» WORK INSTRUCTION
What you write must match the records exactly, except for the images, which are left out.

Stored data
______

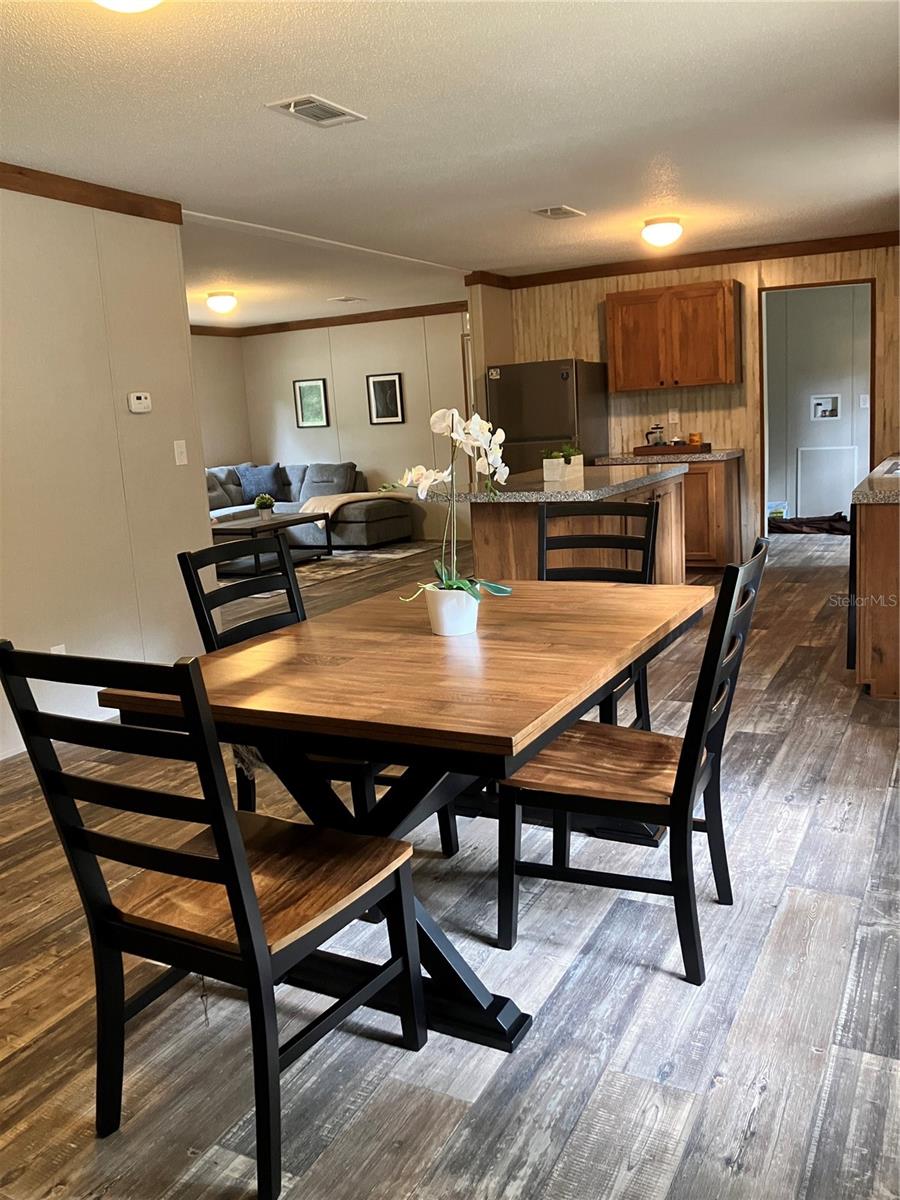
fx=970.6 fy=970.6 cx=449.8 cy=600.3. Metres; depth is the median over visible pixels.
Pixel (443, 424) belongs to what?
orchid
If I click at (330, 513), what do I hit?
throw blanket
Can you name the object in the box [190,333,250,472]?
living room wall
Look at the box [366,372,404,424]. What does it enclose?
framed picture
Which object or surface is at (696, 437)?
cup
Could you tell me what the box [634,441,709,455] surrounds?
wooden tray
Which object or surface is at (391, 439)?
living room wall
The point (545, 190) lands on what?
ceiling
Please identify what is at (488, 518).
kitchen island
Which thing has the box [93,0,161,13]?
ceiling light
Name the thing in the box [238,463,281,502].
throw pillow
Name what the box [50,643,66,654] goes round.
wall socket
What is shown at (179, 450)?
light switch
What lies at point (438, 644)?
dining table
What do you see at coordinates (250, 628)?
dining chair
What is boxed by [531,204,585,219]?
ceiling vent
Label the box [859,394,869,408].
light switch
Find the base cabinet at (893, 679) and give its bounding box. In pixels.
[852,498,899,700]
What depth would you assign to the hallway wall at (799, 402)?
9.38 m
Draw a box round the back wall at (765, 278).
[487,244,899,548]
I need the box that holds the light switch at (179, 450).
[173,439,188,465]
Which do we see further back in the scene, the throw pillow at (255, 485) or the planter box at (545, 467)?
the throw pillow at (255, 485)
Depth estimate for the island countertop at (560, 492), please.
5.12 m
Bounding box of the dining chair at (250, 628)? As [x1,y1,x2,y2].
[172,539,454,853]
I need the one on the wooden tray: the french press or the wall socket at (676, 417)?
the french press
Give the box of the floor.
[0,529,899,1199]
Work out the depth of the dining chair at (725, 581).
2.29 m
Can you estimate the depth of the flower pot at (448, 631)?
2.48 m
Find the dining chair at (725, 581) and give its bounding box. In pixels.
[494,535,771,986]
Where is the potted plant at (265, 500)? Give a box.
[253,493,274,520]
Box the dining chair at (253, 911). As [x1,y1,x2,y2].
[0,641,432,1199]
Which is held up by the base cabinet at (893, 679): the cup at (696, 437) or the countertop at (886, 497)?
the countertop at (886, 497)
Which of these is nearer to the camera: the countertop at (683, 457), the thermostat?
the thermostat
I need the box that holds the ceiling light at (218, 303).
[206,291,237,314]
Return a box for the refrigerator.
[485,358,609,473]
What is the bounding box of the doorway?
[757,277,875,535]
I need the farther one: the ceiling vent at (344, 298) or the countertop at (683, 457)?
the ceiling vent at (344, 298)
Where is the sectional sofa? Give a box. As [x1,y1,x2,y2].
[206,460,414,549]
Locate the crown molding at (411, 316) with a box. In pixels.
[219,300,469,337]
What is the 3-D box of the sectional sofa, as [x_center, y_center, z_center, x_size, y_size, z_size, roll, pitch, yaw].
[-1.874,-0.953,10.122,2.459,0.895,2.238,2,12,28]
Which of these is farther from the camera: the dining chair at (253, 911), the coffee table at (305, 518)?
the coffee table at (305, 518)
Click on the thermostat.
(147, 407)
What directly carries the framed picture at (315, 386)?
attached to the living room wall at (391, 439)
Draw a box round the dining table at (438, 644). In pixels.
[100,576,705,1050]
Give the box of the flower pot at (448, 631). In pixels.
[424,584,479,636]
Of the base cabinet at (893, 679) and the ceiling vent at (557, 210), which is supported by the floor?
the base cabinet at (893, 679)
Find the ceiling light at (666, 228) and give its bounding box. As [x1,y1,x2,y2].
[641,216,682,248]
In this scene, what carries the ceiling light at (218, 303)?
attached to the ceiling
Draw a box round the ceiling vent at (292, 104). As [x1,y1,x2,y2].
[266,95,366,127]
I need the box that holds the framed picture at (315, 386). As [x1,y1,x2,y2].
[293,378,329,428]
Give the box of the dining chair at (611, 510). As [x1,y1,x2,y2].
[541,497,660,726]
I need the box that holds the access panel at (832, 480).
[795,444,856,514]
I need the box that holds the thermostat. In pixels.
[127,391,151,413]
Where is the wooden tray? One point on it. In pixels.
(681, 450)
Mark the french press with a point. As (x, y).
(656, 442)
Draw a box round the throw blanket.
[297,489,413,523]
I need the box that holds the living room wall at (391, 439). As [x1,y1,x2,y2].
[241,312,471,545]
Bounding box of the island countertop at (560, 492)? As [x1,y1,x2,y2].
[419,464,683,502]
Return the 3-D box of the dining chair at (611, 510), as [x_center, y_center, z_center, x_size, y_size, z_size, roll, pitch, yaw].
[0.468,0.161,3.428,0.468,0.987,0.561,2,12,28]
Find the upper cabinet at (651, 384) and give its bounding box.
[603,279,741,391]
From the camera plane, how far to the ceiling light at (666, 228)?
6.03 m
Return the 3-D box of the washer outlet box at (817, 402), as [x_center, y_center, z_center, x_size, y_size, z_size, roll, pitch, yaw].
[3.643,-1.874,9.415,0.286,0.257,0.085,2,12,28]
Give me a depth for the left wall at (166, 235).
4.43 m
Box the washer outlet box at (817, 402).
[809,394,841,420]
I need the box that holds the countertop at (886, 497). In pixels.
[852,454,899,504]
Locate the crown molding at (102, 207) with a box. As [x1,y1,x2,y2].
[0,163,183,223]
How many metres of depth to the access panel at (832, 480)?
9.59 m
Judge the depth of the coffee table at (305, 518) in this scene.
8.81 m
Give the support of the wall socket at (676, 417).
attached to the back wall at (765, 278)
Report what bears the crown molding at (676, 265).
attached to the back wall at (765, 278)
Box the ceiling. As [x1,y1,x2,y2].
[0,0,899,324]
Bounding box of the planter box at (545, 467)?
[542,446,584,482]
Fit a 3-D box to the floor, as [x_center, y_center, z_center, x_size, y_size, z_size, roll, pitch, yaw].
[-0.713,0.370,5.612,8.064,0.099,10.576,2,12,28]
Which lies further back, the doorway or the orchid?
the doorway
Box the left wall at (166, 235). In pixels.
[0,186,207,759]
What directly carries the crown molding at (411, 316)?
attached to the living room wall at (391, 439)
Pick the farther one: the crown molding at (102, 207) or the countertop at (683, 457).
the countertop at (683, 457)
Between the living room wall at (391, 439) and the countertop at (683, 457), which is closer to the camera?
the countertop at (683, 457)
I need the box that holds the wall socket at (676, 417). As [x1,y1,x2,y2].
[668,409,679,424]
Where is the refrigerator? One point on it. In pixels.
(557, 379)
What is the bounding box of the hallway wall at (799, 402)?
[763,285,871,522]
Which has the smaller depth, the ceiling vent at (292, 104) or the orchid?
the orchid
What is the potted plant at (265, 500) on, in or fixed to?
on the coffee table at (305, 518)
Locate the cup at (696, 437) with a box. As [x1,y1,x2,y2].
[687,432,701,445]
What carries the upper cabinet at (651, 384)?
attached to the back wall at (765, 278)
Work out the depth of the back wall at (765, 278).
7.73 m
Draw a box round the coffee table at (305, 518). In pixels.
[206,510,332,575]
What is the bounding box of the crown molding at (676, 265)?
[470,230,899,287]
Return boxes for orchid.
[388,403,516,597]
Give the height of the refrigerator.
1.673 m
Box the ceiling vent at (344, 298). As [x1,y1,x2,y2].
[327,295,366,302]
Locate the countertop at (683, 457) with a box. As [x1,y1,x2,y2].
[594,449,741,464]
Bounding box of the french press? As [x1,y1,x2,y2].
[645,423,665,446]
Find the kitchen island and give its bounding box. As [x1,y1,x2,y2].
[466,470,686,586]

______

» ANSWER BOX
fx=970.6 fy=970.6 cx=449.8 cy=600.3. Metres; depth is the median over visible pixels.
Pixel (443, 424) belongs to what?
orchid
If I click at (330, 513), what do I hit?
throw blanket
Can you name the object in the box [190,333,250,472]?
living room wall
Look at the box [366,372,404,424]. What does it enclose?
framed picture
Which object or surface is at (696, 437)?
cup
Could you tell me what the box [634,441,709,455] surrounds?
wooden tray
Which object or surface is at (391, 439)?
living room wall
The point (545, 190) lands on what?
ceiling
Please identify what is at (488, 518).
kitchen island
Which thing has the box [93,0,161,13]?
ceiling light
Name the thing in the box [238,463,281,502].
throw pillow
Name what the box [50,643,66,654] goes round.
wall socket
What is shown at (179, 450)?
light switch
What lies at point (438, 644)?
dining table
What do you see at coordinates (250, 628)?
dining chair
What is boxed by [531,204,585,219]?
ceiling vent
Label the box [859,394,869,408].
light switch
Find the base cabinet at (893, 679) and give its bounding box. In pixels.
[852,498,899,700]
What depth would you assign to the hallway wall at (799, 402)?
9.38 m
Draw a box round the back wall at (765, 278).
[487,244,899,548]
I need the box that holds the light switch at (179, 450).
[173,439,188,465]
Which do we see further back in the scene, the throw pillow at (255, 485) or the planter box at (545, 467)?
the throw pillow at (255, 485)
Depth estimate for the island countertop at (560, 492), please.
5.12 m
Bounding box of the dining chair at (250, 628)? As [x1,y1,x2,y2].
[172,539,454,853]
I need the one on the wooden tray: the french press or the wall socket at (676, 417)?
the french press
Give the box of the floor.
[0,529,899,1199]
Work out the depth of the dining chair at (725, 581).
2.29 m
Can you estimate the depth of the flower pot at (448, 631)?
2.48 m
Find the dining chair at (725, 581) and give its bounding box. In pixels.
[494,535,771,986]
Where is the potted plant at (265, 500)? Give a box.
[253,493,274,520]
Box the dining chair at (253, 911). As [x1,y1,x2,y2].
[0,641,432,1199]
Which is held up by the base cabinet at (893, 679): the cup at (696, 437) or the countertop at (886, 497)?
the countertop at (886, 497)
Which of these is nearer to the camera: the countertop at (683, 457), the thermostat?
the thermostat
I need the box that holds the ceiling light at (218, 303).
[206,291,237,314]
Return a box for the refrigerator.
[485,358,609,473]
What is the bounding box of the doorway?
[757,277,875,535]
I need the farther one: the ceiling vent at (344, 298) or the countertop at (683, 457)?
the ceiling vent at (344, 298)
Where is the sectional sofa? Give a box. As [x1,y1,x2,y2].
[206,460,414,549]
Locate the crown molding at (411, 316) with a box. In pixels.
[219,300,469,337]
What is the 3-D box of the sectional sofa, as [x_center, y_center, z_center, x_size, y_size, z_size, roll, pitch, yaw].
[-1.874,-0.953,10.122,2.459,0.895,2.238,2,12,28]
Which of these is farther from the camera: the dining chair at (253, 911), the coffee table at (305, 518)?
the coffee table at (305, 518)
Click on the thermostat.
(147, 407)
What directly carries the framed picture at (315, 386)?
attached to the living room wall at (391, 439)
Draw a box round the dining table at (438, 644). In pixels.
[100,576,705,1050]
Give the box of the flower pot at (448, 631). In pixels.
[424,584,479,636]
Of the base cabinet at (893, 679) and the ceiling vent at (557, 210), which is supported by the floor?
the base cabinet at (893, 679)
Find the ceiling light at (666, 228) and give its bounding box. As [x1,y1,x2,y2].
[641,216,682,248]
In this scene, what carries the ceiling light at (218, 303)?
attached to the ceiling
Draw a box round the ceiling vent at (292, 104). As [x1,y1,x2,y2].
[266,95,366,127]
I need the box that holds the framed picture at (315, 386). As [x1,y1,x2,y2].
[293,378,329,428]
Give the box of the dining chair at (611, 510). As [x1,y1,x2,y2].
[541,497,660,726]
I need the box that holds the access panel at (832, 480).
[795,444,856,514]
I need the box that holds the thermostat. In pixels.
[127,391,151,413]
Where is the wooden tray? One point on it. In pixels.
(681, 450)
Mark the french press with a point. As (x, y).
(656, 442)
Draw a box round the throw blanket.
[297,489,413,523]
I need the box that holds the living room wall at (391, 439). As [x1,y1,x2,y2].
[241,312,471,545]
Bounding box of the island countertop at (560, 492)? As [x1,y1,x2,y2].
[419,464,683,502]
Return the 3-D box of the dining chair at (611, 510), as [x_center, y_center, z_center, x_size, y_size, z_size, roll, pitch, yaw].
[0.468,0.161,3.428,0.468,0.987,0.561,2,12,28]
Find the upper cabinet at (651, 384) and give its bounding box.
[603,279,741,391]
From the camera plane, how far to the ceiling light at (666, 228)?
6.03 m
Return the 3-D box of the washer outlet box at (817, 402), as [x_center, y_center, z_center, x_size, y_size, z_size, roll, pitch, yaw].
[3.643,-1.874,9.415,0.286,0.257,0.085,2,12,28]
Give me a depth for the left wall at (166, 235).
4.43 m
Box the washer outlet box at (817, 402).
[809,394,841,420]
I need the box that holds the countertop at (886, 497). In pixels.
[852,454,899,504]
Locate the crown molding at (102, 207) with a box. As [x1,y1,x2,y2].
[0,163,183,223]
How many metres of depth to the access panel at (832, 480)?
9.59 m
Judge the depth of the coffee table at (305, 518) in this scene.
8.81 m
Give the support of the wall socket at (676, 417).
attached to the back wall at (765, 278)
Report what bears the crown molding at (676, 265).
attached to the back wall at (765, 278)
Box the ceiling. As [x1,y1,x2,y2].
[0,0,899,324]
Bounding box of the planter box at (545, 467)?
[542,446,584,482]
Fit a 3-D box to the floor, as [x_center, y_center, z_center, x_size, y_size, z_size, roll, pitch, yaw].
[-0.713,0.370,5.612,8.064,0.099,10.576,2,12,28]
Which lies further back, the doorway or the orchid?
the doorway
Box the left wall at (166, 235). In pixels.
[0,186,207,759]
What directly carries the crown molding at (411, 316)?
attached to the living room wall at (391, 439)
Pick the farther one: the crown molding at (102, 207) or the countertop at (683, 457).
the countertop at (683, 457)
Between the living room wall at (391, 439) and the countertop at (683, 457), which is closer to the camera?
the countertop at (683, 457)
I need the box that holds the wall socket at (676, 417). As [x1,y1,x2,y2].
[668,409,679,424]
Where is the refrigerator? One point on it. In pixels.
(557, 379)
What is the bounding box of the hallway wall at (799, 402)?
[763,285,871,522]
Which has the smaller depth, the ceiling vent at (292, 104) or the orchid?
the orchid
What is the potted plant at (265, 500) on, in or fixed to?
on the coffee table at (305, 518)
Locate the cup at (696, 437) with a box. As [x1,y1,x2,y2].
[687,432,701,445]
What carries the upper cabinet at (651, 384)?
attached to the back wall at (765, 278)
Work out the depth of the back wall at (765, 278).
7.73 m
Draw a box round the coffee table at (305, 518). In pixels.
[206,510,332,575]
What is the bounding box of the crown molding at (676, 265)?
[470,230,899,287]
Return boxes for orchid.
[388,403,516,597]
Give the height of the refrigerator.
1.673 m
Box the ceiling vent at (344, 298). As [x1,y1,x2,y2].
[327,295,366,302]
Locate the countertop at (683, 457) with a box. As [x1,y1,x2,y2].
[594,449,741,464]
Bounding box of the french press? As [x1,y1,x2,y2].
[645,423,665,446]
Find the kitchen island and give its bounding box. As [x1,y1,x2,y2].
[466,470,686,586]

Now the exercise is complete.